Толстого часто упрекают в абстрактном морализме. Утверждается, что он из-за сугубо моральных соображений отрицал всякое насилие и рассматривал как насилие любое физическое принуждение, и что по этой причине он закрыл себе путь к пониманию всей сложности и глубины жизненных отношений. В таком духе критиковал Толстого русский философ ХХ в. И.А. Ильин в книге с названием "О сопротивлении злу насилием". Полностью согласиться с такой критикой нельзя. В ходе анализа насилия Толстой не ограничивается позицией безоговорочного морального осуждения. Он был историчен, например, в том, что допускал оправданность государственного насилия для определенного времени ("может быть, что для прежнего состояния людей было нужно государственное насилие, может быть, оно нужно еще и теперь"). Толстой также вполне конкретен, когда проводит различие между насилием революционеров и насилием властей. В статье "Не могу молчать" он говорит, что злодейства революционеров более понятны и объяснимы, чем ответные злодейства властей, так как первые совершаются молодыми людьми, и они не столь хладнокровно-жестоки, не прикрыты лжерелигиозными мотивами.
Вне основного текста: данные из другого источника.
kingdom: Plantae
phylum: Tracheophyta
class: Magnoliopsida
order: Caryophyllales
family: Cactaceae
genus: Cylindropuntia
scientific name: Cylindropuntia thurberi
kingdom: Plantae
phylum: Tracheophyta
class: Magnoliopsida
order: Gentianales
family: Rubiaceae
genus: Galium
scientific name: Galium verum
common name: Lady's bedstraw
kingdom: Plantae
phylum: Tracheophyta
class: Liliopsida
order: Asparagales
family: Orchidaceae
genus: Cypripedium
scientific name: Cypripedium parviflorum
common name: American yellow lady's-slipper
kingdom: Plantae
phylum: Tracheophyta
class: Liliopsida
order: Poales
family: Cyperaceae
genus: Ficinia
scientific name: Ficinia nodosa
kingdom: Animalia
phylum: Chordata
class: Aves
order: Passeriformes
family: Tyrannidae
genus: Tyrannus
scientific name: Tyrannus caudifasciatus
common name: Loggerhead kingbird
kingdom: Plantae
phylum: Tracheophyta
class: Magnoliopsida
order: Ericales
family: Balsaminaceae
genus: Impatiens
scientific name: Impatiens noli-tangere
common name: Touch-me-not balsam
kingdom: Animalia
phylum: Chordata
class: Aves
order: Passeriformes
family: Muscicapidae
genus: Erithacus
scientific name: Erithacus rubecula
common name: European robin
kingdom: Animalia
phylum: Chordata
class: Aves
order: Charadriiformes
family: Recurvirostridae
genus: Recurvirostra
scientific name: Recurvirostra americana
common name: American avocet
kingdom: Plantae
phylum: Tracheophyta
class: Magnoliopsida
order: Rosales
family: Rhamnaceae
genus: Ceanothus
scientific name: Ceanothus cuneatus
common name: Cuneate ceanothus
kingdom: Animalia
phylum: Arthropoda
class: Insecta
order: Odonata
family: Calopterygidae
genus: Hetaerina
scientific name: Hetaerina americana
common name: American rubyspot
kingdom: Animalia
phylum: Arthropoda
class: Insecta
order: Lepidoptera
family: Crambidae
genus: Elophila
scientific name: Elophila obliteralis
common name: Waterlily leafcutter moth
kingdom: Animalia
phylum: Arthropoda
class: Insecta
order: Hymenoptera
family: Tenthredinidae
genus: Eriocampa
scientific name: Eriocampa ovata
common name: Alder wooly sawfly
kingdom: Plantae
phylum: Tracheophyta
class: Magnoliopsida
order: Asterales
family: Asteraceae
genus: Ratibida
Однако, считает Толстой, все эти исторические и социальные различия теряют какое-либо значение в перспективе христианского идеала. С появлением заповеди непротивления в корне меняется духовный статус насилия, оно лишается этического оправдания. Совершается и оправдывается оно скорее по привычке, потому, что жизнь на насилии была устроена давно.
Толстой допускает, что со временем привычка к насилию исчезнет, и люди будут стыдиться участия в насилии так же, как они стыдятся трусости. Если эту позицию Толстого и можно назвать моралистикой, то это такая моралистика, которая сама является исторической задачей.
В формуле "непротивление злу насилием" неверно делать ударение на слове "непротивление". Мы поймем мысль Толстого лучше, если сделаем акцент на слове "насилием". Противиться злу можно и нужно, только не насилием, а другими – ненасильственными методами. Более того, мы только тогда по-настоящему и противимся насилию, когда отказываемся отвечать тем же. Непротивление заключено в силе любви и правды. Кроме того, Толстой называет такие формы сопротивления, как протест, спор, убеждение, призванные отделить человека, совершающего зло, от самого зла.
Толстой назвал свой метод революционным. Но революция его нацелена на коренное изменение духовных основ жизни, на превращение врагов в друзей.